Problem requirements
Each entry below is to be returned exactly, with any pictures left out.

Data entries
....

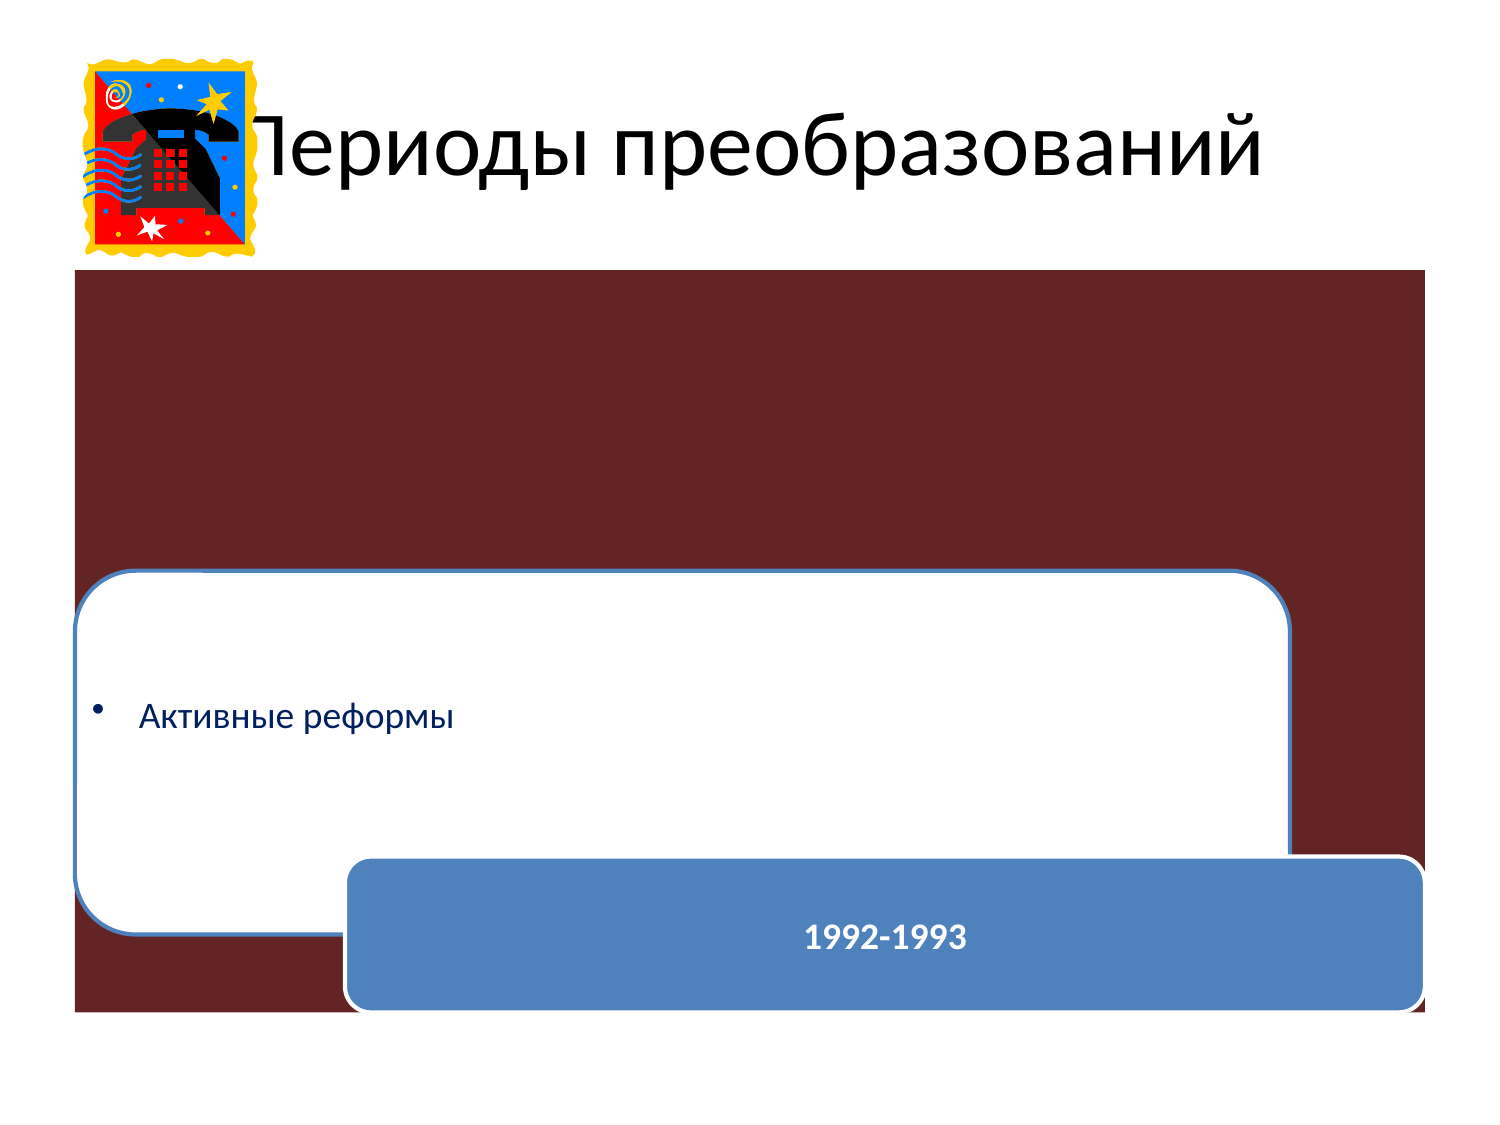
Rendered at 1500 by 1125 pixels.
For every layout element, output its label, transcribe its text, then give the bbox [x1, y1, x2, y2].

title Периоды преобразований [75, 45, 1425, 233]
picture [81, 58, 259, 258]
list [74, 269, 1426, 1013]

....

Written reply
Rendered at 1500 by 1125 pixels.
For every layout element, output its label, transcribe its text, then give the bbox [x1, y1, x2, y2].

title Периоды преобразований [75, 45, 1425, 233]
picture [81, 58, 259, 258]
list [74, 269, 1426, 1013]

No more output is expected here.